(Try it) Across the data, every line with the word "起来自近" counts once; state the total alone.

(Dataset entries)

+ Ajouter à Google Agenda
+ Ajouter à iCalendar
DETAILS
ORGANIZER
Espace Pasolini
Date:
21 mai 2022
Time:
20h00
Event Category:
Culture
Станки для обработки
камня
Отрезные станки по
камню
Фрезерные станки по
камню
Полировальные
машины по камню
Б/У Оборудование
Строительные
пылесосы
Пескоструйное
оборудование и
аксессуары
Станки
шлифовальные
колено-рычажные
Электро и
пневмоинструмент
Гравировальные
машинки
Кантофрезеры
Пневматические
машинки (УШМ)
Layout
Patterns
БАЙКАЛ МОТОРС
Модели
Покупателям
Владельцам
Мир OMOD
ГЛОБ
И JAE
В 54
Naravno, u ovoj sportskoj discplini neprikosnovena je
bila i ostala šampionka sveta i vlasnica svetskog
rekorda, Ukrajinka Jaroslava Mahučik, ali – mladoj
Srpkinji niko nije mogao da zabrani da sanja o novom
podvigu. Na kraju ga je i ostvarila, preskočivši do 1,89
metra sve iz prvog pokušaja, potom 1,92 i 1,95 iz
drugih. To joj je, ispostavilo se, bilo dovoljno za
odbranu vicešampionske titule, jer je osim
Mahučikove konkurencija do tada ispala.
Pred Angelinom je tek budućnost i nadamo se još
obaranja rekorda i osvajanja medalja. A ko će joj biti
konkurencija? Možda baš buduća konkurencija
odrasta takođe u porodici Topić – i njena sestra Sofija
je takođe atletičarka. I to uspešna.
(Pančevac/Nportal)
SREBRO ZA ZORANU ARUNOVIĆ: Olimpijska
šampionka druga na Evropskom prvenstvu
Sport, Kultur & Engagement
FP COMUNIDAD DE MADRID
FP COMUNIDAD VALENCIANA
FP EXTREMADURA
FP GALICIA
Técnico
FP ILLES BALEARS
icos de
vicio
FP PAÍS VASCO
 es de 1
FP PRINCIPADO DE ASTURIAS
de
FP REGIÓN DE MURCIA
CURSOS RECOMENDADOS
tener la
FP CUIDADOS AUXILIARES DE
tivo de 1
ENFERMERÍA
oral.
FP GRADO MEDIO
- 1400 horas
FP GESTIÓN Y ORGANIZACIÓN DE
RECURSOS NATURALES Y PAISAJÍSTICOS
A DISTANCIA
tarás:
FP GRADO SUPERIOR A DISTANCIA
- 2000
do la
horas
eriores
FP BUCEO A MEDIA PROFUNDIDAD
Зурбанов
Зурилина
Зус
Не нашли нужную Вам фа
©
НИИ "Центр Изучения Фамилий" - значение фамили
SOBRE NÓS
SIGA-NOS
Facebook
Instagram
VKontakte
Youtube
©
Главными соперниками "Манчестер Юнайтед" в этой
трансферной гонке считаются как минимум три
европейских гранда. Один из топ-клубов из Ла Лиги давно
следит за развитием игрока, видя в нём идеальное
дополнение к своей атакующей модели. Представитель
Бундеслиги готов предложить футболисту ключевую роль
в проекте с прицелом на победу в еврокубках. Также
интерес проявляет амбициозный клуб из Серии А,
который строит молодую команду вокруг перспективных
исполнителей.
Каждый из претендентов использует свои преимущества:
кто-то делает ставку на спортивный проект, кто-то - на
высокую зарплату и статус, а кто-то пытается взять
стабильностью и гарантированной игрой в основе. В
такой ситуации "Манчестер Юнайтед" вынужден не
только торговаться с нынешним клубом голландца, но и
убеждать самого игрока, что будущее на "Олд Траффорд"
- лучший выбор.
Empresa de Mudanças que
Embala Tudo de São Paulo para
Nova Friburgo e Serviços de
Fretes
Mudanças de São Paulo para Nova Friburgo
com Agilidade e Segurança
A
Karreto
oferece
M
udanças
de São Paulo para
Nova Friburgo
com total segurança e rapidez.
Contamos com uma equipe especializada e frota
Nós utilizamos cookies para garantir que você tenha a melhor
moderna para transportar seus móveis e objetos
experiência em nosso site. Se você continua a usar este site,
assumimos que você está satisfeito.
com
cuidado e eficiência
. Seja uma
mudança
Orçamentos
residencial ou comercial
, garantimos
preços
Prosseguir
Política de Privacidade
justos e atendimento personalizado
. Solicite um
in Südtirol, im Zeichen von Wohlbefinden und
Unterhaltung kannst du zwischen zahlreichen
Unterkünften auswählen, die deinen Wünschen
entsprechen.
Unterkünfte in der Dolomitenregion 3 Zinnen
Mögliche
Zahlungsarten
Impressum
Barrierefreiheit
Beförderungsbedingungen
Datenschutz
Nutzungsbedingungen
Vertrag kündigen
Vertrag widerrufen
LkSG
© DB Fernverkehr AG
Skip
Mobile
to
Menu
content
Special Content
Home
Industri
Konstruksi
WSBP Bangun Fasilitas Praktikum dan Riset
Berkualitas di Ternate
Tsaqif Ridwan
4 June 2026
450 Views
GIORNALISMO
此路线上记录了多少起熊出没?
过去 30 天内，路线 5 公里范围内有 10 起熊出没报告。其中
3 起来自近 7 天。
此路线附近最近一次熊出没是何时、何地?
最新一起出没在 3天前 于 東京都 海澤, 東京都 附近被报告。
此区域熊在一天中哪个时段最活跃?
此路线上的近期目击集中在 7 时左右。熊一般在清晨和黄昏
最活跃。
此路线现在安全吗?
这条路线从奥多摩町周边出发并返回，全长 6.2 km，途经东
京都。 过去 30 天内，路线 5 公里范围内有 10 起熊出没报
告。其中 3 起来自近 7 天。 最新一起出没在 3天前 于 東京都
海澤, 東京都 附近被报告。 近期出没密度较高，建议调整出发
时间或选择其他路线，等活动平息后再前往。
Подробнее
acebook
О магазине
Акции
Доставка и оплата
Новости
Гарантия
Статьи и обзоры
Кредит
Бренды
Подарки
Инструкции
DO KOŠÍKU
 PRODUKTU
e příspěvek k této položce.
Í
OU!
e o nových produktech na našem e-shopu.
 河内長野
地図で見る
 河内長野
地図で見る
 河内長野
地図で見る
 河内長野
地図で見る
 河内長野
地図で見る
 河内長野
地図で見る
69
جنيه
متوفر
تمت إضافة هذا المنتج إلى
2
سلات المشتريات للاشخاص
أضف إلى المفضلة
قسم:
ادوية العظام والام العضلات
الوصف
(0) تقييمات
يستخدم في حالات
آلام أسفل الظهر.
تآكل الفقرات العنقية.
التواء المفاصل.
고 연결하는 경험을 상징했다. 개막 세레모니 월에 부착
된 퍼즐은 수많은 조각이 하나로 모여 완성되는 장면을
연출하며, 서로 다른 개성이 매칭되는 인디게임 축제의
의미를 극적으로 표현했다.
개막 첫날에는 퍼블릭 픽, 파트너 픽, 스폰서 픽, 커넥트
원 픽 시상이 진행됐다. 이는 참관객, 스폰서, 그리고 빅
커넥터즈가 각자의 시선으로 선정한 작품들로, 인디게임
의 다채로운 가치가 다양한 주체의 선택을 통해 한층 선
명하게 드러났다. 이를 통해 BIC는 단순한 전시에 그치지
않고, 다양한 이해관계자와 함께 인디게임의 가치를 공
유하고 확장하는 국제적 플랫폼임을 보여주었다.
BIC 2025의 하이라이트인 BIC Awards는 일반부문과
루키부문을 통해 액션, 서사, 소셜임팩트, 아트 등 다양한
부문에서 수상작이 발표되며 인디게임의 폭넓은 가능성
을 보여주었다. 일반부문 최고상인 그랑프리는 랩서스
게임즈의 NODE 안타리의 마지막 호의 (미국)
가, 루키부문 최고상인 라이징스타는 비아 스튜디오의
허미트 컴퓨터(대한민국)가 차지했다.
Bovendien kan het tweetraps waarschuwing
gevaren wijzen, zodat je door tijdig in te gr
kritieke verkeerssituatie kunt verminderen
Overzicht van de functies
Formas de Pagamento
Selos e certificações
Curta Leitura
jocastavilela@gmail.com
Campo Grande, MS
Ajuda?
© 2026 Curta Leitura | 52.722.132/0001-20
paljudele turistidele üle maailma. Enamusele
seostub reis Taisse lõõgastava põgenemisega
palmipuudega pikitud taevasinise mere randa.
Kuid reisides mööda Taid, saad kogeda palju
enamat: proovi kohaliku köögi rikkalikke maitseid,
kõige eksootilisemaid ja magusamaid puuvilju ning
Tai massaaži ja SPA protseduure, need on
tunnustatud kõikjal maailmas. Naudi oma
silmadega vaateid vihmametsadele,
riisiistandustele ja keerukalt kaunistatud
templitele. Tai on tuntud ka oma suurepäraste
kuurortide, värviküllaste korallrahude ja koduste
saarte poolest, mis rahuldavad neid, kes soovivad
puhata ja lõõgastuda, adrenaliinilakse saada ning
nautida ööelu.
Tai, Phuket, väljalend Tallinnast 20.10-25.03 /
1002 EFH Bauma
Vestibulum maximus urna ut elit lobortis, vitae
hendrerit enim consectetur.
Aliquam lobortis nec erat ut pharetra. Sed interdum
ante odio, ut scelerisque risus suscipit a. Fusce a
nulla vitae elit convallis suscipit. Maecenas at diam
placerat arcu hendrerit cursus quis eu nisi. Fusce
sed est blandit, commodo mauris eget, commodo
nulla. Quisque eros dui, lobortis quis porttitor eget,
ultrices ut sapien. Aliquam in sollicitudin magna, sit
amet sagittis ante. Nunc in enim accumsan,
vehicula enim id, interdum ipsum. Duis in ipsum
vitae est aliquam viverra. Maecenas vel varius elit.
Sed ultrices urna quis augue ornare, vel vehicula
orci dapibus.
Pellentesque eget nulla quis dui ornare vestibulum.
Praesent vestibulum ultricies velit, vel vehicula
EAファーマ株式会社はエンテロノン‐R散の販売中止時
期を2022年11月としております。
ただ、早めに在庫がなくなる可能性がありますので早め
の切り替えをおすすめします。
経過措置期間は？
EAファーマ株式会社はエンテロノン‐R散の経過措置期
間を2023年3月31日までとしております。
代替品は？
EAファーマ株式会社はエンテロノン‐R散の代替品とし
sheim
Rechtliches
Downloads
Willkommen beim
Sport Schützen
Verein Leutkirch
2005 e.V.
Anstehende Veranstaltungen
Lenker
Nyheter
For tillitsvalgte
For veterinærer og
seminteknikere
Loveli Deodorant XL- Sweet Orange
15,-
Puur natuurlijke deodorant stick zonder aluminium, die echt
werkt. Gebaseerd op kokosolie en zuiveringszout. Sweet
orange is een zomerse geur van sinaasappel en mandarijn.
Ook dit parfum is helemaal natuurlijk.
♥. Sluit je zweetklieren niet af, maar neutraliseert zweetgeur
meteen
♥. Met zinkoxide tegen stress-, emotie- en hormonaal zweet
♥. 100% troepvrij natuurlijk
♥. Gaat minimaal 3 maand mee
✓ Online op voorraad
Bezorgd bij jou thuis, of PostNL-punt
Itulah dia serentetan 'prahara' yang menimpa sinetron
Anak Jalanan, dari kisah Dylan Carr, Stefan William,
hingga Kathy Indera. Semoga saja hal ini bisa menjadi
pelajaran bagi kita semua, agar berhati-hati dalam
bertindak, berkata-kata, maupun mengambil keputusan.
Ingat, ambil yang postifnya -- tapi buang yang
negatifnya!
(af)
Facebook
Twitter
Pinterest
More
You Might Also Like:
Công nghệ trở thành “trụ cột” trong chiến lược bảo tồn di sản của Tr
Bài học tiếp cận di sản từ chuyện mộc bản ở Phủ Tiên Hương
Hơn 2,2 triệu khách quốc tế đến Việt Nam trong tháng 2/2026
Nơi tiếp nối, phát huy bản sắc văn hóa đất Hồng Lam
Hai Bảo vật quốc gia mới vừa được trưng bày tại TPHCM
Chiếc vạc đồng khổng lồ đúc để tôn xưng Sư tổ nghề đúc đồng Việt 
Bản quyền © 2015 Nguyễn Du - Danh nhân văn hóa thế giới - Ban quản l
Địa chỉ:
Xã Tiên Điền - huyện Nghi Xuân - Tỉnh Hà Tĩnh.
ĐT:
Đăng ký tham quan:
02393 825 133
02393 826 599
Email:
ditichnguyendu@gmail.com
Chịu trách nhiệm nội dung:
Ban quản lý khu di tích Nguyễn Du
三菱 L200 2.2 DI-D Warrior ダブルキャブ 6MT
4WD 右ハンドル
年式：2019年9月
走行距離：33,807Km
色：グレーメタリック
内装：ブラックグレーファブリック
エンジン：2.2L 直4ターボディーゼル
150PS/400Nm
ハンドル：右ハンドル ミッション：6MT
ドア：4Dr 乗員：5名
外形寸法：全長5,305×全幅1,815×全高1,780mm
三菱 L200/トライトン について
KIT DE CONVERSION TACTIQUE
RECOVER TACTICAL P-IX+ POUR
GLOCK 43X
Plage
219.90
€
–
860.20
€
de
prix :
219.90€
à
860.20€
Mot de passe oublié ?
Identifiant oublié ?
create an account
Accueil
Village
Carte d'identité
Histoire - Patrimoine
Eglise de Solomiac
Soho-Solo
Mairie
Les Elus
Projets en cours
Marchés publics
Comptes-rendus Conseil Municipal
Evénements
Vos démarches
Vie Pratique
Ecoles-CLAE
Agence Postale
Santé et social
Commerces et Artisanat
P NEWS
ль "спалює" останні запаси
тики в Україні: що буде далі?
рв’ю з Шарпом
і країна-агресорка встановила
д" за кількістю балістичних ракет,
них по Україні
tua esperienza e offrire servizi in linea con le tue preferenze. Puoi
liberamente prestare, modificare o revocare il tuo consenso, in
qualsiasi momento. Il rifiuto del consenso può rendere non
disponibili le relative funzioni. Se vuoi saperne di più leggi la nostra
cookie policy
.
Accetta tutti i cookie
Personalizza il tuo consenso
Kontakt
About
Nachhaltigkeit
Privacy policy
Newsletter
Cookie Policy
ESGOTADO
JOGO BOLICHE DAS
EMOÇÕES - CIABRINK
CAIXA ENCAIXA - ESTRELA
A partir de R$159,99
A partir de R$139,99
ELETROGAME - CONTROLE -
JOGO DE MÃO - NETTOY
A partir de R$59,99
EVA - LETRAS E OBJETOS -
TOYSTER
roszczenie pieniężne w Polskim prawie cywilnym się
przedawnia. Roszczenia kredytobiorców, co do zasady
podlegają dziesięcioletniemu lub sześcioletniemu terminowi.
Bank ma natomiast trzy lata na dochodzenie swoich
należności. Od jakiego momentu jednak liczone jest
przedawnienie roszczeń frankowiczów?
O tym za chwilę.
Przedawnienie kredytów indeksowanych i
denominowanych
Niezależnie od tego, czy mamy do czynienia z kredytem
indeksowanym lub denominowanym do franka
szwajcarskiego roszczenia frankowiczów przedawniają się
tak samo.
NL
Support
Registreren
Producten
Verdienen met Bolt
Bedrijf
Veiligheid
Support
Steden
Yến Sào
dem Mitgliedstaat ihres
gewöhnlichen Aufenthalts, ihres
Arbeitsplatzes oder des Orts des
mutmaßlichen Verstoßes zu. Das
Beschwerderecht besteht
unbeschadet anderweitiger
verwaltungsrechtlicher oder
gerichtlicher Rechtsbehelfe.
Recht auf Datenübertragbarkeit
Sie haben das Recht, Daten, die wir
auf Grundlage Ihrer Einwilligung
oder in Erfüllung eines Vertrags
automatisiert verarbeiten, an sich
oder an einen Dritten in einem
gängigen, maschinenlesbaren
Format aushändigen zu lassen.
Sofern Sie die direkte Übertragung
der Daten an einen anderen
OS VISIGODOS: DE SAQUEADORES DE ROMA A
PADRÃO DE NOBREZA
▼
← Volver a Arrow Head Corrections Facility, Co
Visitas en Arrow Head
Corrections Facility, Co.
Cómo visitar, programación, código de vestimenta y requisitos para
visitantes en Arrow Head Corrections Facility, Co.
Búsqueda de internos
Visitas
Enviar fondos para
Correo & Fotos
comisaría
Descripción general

(Output of the exercise) 2